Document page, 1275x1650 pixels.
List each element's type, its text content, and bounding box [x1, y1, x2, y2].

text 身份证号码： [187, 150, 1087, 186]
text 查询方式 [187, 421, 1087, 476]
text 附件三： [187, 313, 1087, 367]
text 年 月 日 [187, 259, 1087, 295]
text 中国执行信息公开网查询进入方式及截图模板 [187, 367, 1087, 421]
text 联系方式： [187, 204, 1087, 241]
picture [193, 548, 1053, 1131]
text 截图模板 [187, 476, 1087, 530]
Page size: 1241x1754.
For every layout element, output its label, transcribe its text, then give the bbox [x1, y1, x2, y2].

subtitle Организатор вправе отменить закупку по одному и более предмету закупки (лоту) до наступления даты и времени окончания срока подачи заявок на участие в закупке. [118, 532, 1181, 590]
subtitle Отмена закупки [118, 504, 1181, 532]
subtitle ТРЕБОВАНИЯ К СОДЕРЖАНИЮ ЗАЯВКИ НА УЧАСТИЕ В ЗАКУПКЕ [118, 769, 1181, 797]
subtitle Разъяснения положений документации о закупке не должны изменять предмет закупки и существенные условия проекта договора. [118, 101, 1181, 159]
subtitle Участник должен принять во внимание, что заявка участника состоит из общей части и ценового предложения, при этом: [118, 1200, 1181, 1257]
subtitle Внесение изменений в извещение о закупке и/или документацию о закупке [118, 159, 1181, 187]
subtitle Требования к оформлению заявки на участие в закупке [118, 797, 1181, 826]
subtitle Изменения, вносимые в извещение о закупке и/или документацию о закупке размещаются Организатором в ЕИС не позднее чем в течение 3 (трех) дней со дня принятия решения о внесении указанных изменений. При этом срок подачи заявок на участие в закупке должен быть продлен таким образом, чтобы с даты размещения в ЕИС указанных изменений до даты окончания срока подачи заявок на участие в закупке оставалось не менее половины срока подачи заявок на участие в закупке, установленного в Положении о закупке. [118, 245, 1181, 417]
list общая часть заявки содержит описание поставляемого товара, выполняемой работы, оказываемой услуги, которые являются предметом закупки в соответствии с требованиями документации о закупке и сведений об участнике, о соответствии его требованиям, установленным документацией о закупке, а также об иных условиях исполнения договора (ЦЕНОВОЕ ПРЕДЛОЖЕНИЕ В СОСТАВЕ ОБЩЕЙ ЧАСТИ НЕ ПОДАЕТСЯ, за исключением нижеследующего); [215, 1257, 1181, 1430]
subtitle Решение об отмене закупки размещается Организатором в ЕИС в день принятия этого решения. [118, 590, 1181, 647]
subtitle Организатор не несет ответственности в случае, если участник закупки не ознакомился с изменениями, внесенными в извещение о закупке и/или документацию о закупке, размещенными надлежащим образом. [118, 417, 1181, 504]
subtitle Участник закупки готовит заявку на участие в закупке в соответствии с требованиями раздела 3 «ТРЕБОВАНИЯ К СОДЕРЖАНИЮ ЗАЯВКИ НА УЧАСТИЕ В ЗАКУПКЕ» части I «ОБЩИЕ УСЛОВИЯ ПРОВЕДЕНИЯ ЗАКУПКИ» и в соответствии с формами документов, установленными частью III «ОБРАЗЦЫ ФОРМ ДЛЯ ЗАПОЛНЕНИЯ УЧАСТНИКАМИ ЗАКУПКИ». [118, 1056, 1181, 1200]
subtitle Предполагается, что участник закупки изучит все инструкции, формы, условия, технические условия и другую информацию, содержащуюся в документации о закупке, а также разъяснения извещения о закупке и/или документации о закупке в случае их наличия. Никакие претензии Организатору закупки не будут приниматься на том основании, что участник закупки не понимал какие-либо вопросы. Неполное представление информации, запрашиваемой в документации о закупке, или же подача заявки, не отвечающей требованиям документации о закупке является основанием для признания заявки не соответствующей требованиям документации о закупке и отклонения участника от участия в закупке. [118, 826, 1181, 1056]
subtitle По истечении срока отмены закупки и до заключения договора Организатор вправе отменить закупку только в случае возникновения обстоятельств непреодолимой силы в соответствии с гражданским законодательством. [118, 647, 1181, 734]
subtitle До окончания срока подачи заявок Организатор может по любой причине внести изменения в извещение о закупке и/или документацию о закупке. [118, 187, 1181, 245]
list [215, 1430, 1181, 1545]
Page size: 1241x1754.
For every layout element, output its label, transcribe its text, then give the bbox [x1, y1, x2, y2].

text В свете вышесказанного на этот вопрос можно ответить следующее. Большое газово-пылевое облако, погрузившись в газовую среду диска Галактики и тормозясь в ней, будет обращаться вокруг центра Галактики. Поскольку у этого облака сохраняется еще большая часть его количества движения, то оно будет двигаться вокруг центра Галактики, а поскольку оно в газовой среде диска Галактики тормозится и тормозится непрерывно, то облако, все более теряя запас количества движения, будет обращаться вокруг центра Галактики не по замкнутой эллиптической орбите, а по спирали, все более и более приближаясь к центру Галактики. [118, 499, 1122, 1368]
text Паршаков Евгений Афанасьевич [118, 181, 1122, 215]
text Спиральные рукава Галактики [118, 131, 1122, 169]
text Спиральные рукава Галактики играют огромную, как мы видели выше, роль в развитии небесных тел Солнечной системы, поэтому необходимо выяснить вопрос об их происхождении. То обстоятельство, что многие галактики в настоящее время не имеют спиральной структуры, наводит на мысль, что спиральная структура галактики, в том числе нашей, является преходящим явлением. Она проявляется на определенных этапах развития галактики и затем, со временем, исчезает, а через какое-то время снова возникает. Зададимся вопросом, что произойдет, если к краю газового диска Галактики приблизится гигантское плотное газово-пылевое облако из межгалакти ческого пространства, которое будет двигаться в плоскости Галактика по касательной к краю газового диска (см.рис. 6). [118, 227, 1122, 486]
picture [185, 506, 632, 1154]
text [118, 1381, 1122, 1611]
# # # #
- [Task instructions] Go through the listing and transcribe all of it exactly.

- [Solution to this problem]
Document page, 1275x1650 pixels.
List each element's type, its text content, and bounding box [x1, y1, x2, y2].

text 身份证号码： [187, 150, 1087, 186]
text 查询方式 [187, 421, 1087, 476]
text 附件三： [187, 313, 1087, 367]
text 年 月 日 [187, 259, 1087, 295]
text 中国执行信息公开网查询进入方式及截图模板 [187, 367, 1087, 421]
text 联系方式： [187, 204, 1087, 241]
picture [193, 548, 1053, 1131]
text 截图模板 [187, 476, 1087, 530]
Page size: 1241x1754.
For every layout element, output its label, transcribe its text, then give the bbox [x1, y1, x2, y2].

subtitle Организатор вправе отменить закупку по одному и более предмету закупки (лоту) до наступления даты и времени окончания срока подачи заявок на участие в закупке. [118, 532, 1181, 590]
subtitle Отмена закупки [118, 504, 1181, 532]
subtitle ТРЕБОВАНИЯ К СОДЕРЖАНИЮ ЗАЯВКИ НА УЧАСТИЕ В ЗАКУПКЕ [118, 769, 1181, 797]
subtitle Разъяснения положений документации о закупке не должны изменять предмет закупки и существенные условия проекта договора. [118, 101, 1181, 159]
subtitle Участник должен принять во внимание, что заявка участника состоит из общей части и ценового предложения, при этом: [118, 1200, 1181, 1257]
subtitle Внесение изменений в извещение о закупке и/или документацию о закупке [118, 159, 1181, 187]
subtitle Требования к оформлению заявки на участие в закупке [118, 797, 1181, 826]
subtitle Изменения, вносимые в извещение о закупке и/или документацию о закупке размещаются Организатором в ЕИС не позднее чем в течение 3 (трех) дней со дня принятия решения о внесении указанных изменений. При этом срок подачи заявок на участие в закупке должен быть продлен таким образом, чтобы с даты размещения в ЕИС указанных изменений до даты окончания срока подачи заявок на участие в закупке оставалось не менее половины срока подачи заявок на участие в закупке, установленного в Положении о закупке. [118, 245, 1181, 417]
list общая часть заявки содержит описание поставляемого товара, выполняемой работы, оказываемой услуги, которые являются предметом закупки в соответствии с требованиями документации о закупке и сведений об участнике, о соответствии его требованиям, установленным документацией о закупке, а также об иных условиях исполнения договора (ЦЕНОВОЕ ПРЕДЛОЖЕНИЕ В СОСТАВЕ ОБЩЕЙ ЧАСТИ НЕ ПОДАЕТСЯ, за исключением нижеследующего); [215, 1257, 1181, 1430]
subtitle Решение об отмене закупки размещается Организатором в ЕИС в день принятия этого решения. [118, 590, 1181, 647]
subtitle Организатор не несет ответственности в случае, если участник закупки не ознакомился с изменениями, внесенными в извещение о закупке и/или документацию о закупке, размещенными надлежащим образом. [118, 417, 1181, 504]
subtitle Участник закупки готовит заявку на участие в закупке в соответствии с требованиями раздела 3 «ТРЕБОВАНИЯ К СОДЕРЖАНИЮ ЗАЯВКИ НА УЧАСТИЕ В ЗАКУПКЕ» части I «ОБЩИЕ УСЛОВИЯ ПРОВЕДЕНИЯ ЗАКУПКИ» и в соответствии с формами документов, установленными частью III «ОБРАЗЦЫ ФОРМ ДЛЯ ЗАПОЛНЕНИЯ УЧАСТНИКАМИ ЗАКУПКИ». [118, 1056, 1181, 1200]
subtitle Предполагается, что участник закупки изучит все инструкции, формы, условия, технические условия и другую информацию, содержащуюся в документации о закупке, а также разъяснения извещения о закупке и/или документации о закупке в случае их наличия. Никакие претензии Организатору закупки не будут приниматься на том основании, что участник закупки не понимал какие-либо вопросы. Неполное представление информации, запрашиваемой в документации о закупке, или же подача заявки, не отвечающей требованиям документации о закупке является основанием для признания заявки не соответствующей требованиям документации о закупке и отклонения участника от участия в закупке. [118, 826, 1181, 1056]
subtitle По истечении срока отмены закупки и до заключения договора Организатор вправе отменить закупку только в случае возникновения обстоятельств непреодолимой силы в соответствии с гражданским законодательством. [118, 647, 1181, 734]
subtitle До окончания срока подачи заявок Организатор может по любой причине внести изменения в извещение о закупке и/или документацию о закупке. [118, 187, 1181, 245]
list [215, 1430, 1181, 1545]
Page size: 1241x1754.
For every layout element, output its label, transcribe its text, then give the bbox [x1, y1, x2, y2].

text В свете вышесказанного на этот вопрос можно ответить следующее. Большое газово-пылевое облако, погрузившись в газовую среду диска Галактики и тормозясь в ней, будет обращаться вокруг центра Галактики. Поскольку у этого облака сохраняется еще большая часть его количества движения, то оно будет двигаться вокруг центра Галактики, а поскольку оно в газовой среде диска Галактики тормозится и тормозится непрерывно, то облако, все более теряя запас количества движения, будет обращаться вокруг центра Галактики не по замкнутой эллиптической орбите, а по спирали, все более и более приближаясь к центру Галактики. [118, 499, 1122, 1368]
text Паршаков Евгений Афанасьевич [118, 181, 1122, 215]
text Спиральные рукава Галактики [118, 131, 1122, 169]
text Спиральные рукава Галактики играют огромную, как мы видели выше, роль в развитии небесных тел Солнечной системы, поэтому необходимо выяснить вопрос об их происхождении. То обстоятельство, что многие галактики в настоящее время не имеют спиральной структуры, наводит на мысль, что спиральная структура галактики, в том числе нашей, является преходящим явлением. Она проявляется на определенных этапах развития галактики и затем, со временем, исчезает, а через какое-то время снова возникает. Зададимся вопросом, что произойдет, если к краю газового диска Галактики приблизится гигантское плотное газово-пылевое облако из межгалакти ческого пространства, которое будет двигаться в плоскости Галактика по касательной к краю газового диска (см.рис. 6). [118, 227, 1122, 486]
picture [185, 506, 632, 1154]
text [118, 1381, 1122, 1611]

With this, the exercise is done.